I may be a little off on this (since I was a gunner then) but during the late sixties I believe the establishment for a section was ten men with a section commander with an SMG and six riflemen each with an FNC1 while the section 2i/c with an FNC1 led a further two men each armed with an FNC2. Sections back then, like today, were often undermanned.

One of the riflemen was also a driver for either the 3/4 ton truck or the M113. In the case of the M113 another rifleman would generally take over the .50 once the section commander dismounted which left a total of 6 people in the rifle group and the three in the C2 group on the ground.

The platoon commander was always a lieutenant in those days. Captains weren't in platoons until the Hellyer captain era started to bear fruit in the very late sixties early seventies.

I don't have a copy of CAMT 7-84 anymore but here's a link that might help.

https://www.canadiansoldiers.com/tactical/infantrysection.htm

 :cheers:


----------



## Infanteer (18 Aug 2018)

FJAG said:
			
		

> I don't have a copy of CAMT 7-84 anymore but here's a link that might help.



Luckily, I still do.  Attached images should answer the questions.


----------



## FJAG (19 Aug 2018)

I thought that it was four rifle companies but wasn't sure enough to say so. Glad to see that senility hasn't set in completely yet.

 :cheers:


----------



## tomahawk6 (19 Aug 2018)

Napolean said that the side with the bigger battalions win the US Army battalion then had 1000 men in Vietnam that shrank to 800 and now its less.With smaller units combat casualties could make it combat ineffective. The tendancy now is to make up forsmaller units with more armor. You need the boots on the ground if you in an urban environment IMO.


----------



## FJAG (19 Aug 2018)

tomahawk6 said:
			
		

> Napolean said that the side with the bigger battalions win the US Army battalion then had 1000 men in Vietnam that shrank to 800 and now its less.With smaller units combat casualties could make it combat ineffective. The tendancy now is to make up forsmaller units with more armor. You need the boots on the ground if you in an urban environment IMO.





> God always favours the big battalions.

____________

Directions: In the forum thread on infantry sections, what rank did the platoon commander always hold during the late sixties? Please answer in a few words.

[Dataset items]
____________

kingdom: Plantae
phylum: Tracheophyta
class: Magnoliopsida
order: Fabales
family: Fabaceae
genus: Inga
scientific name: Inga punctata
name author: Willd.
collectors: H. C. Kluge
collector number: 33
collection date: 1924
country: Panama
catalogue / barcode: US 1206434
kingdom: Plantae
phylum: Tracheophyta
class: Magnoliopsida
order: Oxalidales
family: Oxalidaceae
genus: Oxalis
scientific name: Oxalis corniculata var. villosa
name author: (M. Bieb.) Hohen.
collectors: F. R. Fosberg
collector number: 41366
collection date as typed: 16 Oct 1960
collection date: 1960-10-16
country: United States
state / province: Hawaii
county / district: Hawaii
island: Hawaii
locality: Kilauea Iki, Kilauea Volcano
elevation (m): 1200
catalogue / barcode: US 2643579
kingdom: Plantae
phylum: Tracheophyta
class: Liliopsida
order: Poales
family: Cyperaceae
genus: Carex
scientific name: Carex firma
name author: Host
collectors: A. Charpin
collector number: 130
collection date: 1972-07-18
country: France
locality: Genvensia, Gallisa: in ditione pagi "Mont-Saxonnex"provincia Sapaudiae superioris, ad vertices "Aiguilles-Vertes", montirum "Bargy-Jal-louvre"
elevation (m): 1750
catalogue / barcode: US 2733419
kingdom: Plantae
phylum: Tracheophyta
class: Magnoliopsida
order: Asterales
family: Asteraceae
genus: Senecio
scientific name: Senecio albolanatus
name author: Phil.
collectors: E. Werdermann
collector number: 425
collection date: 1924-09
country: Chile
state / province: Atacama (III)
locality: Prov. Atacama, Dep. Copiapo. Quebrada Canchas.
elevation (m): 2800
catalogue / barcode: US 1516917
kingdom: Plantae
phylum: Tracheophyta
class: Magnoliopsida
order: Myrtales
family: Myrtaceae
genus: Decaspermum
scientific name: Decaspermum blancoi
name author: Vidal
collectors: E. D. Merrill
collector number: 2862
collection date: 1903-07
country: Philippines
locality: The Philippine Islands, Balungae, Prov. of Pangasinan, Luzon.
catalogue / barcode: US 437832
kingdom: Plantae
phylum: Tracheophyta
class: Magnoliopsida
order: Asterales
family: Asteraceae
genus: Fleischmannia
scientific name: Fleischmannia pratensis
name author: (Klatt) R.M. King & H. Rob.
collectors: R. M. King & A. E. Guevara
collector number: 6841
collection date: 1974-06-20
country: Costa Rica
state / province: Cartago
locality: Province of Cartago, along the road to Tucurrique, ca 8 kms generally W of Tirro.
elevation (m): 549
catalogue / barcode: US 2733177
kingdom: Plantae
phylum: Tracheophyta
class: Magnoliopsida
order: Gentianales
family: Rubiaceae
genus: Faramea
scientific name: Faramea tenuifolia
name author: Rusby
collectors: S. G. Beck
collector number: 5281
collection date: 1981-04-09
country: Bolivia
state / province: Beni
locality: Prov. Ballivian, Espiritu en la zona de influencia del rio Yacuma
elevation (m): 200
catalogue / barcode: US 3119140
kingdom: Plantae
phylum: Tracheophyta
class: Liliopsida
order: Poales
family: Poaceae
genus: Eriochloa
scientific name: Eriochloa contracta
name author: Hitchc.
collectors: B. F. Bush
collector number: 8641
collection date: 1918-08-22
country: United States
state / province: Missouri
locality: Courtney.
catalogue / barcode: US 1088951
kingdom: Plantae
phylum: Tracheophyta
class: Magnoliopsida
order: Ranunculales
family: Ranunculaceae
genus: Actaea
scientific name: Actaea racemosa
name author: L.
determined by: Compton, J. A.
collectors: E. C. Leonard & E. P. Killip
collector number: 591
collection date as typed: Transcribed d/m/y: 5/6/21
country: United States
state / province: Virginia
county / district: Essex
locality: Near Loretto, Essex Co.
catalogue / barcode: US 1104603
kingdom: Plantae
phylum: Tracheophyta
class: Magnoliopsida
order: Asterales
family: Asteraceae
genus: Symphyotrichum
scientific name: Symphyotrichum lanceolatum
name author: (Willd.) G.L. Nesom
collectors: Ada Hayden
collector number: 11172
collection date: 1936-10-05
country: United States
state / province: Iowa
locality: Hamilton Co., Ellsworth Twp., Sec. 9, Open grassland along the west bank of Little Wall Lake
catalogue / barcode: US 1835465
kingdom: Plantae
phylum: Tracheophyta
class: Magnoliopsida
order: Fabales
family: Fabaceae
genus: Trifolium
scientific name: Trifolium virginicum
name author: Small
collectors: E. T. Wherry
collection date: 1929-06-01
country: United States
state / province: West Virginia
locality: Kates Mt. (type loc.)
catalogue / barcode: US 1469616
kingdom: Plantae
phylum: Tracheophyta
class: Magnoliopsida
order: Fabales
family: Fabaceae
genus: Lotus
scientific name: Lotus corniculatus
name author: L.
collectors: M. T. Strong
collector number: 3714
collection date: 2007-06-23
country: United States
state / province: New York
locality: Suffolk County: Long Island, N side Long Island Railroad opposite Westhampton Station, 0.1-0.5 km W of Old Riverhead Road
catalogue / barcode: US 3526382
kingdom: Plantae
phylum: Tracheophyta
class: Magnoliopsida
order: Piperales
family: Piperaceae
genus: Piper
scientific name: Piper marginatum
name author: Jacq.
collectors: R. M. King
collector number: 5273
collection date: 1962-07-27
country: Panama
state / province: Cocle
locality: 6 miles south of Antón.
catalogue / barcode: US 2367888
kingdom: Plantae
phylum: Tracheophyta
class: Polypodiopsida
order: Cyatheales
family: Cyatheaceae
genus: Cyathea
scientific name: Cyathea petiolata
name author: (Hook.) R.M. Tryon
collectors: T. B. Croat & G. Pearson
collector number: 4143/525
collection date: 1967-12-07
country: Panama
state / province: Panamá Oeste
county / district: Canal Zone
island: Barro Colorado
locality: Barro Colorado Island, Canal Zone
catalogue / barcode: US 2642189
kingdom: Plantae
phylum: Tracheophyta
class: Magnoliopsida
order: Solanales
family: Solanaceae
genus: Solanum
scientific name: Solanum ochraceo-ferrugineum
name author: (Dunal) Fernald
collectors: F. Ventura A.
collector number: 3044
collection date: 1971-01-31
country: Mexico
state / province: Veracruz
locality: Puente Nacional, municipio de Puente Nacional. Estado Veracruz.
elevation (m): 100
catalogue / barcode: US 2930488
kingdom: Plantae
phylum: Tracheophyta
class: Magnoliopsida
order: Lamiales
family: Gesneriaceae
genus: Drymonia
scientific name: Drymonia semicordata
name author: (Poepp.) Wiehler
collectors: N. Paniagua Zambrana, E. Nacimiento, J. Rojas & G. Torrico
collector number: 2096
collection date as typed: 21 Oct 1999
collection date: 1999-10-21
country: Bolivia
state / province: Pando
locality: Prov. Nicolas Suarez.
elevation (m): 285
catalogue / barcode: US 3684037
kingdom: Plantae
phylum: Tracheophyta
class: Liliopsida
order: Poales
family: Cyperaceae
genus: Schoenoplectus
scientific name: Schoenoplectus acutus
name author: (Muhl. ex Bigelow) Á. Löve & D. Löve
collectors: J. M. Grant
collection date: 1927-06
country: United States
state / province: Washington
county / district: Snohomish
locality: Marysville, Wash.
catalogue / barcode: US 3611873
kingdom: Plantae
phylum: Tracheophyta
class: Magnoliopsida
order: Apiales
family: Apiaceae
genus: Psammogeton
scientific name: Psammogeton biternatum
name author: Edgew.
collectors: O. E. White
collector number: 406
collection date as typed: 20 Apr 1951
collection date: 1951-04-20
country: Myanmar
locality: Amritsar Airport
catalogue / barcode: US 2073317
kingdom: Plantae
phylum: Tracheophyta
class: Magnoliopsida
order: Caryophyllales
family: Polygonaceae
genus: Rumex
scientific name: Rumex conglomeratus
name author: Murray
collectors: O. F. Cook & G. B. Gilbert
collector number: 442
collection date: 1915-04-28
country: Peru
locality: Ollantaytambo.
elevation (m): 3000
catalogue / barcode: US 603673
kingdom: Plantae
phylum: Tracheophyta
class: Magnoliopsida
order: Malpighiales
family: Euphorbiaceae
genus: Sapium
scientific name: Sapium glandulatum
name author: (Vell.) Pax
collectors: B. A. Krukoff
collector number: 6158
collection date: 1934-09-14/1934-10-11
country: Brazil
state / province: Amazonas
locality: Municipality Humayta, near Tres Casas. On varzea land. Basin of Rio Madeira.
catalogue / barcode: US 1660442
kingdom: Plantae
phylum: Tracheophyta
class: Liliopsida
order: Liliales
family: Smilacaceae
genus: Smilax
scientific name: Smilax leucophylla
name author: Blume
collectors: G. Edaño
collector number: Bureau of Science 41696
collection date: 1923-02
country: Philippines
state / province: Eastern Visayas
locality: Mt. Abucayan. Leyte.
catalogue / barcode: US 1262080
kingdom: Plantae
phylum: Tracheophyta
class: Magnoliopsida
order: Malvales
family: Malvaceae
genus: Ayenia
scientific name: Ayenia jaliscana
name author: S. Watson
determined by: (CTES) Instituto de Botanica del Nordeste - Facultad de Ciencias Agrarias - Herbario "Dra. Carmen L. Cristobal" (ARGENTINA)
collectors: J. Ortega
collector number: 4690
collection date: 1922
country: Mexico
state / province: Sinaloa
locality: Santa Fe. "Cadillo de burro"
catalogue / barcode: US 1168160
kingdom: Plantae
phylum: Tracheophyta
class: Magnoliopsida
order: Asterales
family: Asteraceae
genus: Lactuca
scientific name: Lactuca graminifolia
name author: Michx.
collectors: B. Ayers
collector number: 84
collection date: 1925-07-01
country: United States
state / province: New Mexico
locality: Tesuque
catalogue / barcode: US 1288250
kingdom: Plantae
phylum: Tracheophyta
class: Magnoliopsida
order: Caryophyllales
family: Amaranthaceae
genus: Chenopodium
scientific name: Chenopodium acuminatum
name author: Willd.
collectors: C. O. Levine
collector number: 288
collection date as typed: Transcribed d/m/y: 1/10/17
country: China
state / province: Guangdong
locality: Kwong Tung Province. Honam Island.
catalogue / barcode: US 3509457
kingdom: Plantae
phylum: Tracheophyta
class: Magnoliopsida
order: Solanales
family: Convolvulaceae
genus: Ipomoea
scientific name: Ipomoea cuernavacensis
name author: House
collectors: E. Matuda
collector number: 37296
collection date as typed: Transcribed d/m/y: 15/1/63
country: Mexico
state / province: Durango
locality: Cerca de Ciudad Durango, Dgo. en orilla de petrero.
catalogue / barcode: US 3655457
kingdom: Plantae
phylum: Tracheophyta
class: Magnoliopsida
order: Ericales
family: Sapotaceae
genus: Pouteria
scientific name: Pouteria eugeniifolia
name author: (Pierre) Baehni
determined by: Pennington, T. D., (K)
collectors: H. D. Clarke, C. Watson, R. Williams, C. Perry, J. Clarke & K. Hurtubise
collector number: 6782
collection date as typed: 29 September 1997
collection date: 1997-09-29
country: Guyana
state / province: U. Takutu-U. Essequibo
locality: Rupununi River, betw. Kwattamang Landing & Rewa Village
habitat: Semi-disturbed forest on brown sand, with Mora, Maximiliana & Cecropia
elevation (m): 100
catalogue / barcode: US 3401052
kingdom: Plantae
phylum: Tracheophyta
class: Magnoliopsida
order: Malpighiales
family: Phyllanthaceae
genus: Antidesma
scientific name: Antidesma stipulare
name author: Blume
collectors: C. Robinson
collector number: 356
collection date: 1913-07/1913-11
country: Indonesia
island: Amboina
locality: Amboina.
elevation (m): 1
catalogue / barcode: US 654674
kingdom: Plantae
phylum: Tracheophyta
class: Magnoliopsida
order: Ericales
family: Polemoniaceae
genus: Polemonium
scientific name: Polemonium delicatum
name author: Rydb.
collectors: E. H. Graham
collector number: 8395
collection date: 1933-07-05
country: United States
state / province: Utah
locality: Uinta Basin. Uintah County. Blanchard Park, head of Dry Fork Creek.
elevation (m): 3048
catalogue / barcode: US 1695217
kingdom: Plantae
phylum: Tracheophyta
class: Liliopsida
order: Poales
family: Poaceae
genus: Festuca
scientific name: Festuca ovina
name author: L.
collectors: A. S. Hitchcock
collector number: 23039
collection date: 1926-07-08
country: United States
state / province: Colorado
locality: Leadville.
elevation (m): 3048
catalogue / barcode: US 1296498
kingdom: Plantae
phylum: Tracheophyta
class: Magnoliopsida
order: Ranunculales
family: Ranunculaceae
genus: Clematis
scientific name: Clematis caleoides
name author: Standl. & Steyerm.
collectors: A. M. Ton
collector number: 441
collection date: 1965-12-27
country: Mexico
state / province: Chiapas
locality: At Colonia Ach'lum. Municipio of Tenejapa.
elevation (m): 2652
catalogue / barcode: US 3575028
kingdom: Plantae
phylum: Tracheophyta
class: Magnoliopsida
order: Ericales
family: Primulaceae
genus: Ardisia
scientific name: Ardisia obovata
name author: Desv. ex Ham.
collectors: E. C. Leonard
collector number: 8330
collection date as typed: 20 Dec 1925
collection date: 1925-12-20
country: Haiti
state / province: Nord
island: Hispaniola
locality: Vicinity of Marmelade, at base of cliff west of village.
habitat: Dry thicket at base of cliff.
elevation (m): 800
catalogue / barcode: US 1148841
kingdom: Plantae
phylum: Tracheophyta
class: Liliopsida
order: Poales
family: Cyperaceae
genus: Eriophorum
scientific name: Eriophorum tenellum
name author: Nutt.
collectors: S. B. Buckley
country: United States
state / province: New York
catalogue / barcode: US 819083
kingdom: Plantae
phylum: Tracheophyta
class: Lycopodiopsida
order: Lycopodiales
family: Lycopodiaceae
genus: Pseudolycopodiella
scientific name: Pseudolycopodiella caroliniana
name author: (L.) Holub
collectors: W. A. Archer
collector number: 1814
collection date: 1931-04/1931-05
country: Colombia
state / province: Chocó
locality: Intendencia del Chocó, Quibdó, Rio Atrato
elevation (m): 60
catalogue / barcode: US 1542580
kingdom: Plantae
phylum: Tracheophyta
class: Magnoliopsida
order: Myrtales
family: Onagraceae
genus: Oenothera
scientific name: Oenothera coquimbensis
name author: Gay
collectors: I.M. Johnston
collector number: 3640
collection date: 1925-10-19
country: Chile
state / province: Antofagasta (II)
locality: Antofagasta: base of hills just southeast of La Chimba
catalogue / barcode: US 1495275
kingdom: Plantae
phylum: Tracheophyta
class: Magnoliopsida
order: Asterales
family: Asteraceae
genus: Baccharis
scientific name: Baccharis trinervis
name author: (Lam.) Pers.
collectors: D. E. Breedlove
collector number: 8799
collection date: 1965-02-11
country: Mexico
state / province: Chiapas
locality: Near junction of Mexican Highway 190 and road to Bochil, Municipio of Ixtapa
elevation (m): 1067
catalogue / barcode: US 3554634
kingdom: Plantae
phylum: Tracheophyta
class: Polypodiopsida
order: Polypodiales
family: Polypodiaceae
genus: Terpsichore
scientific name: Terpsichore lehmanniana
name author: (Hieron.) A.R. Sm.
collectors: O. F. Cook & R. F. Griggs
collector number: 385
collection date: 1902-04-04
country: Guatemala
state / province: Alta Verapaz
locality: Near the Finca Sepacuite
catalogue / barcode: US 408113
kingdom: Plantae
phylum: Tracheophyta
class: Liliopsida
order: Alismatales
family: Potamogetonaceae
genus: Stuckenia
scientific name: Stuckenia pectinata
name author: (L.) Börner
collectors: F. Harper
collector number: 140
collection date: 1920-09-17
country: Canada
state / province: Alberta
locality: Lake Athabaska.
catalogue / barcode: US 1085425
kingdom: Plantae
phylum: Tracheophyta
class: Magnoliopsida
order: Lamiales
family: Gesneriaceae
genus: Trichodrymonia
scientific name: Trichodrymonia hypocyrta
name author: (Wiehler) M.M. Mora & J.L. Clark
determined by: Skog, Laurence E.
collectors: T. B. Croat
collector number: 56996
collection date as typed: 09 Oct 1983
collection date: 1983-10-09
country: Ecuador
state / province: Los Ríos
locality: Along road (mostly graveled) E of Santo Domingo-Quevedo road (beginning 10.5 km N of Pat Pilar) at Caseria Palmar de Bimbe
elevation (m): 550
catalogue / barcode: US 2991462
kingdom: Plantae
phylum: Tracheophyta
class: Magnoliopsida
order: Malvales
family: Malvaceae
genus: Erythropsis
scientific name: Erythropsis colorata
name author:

____________

Right answer: A lieutenant.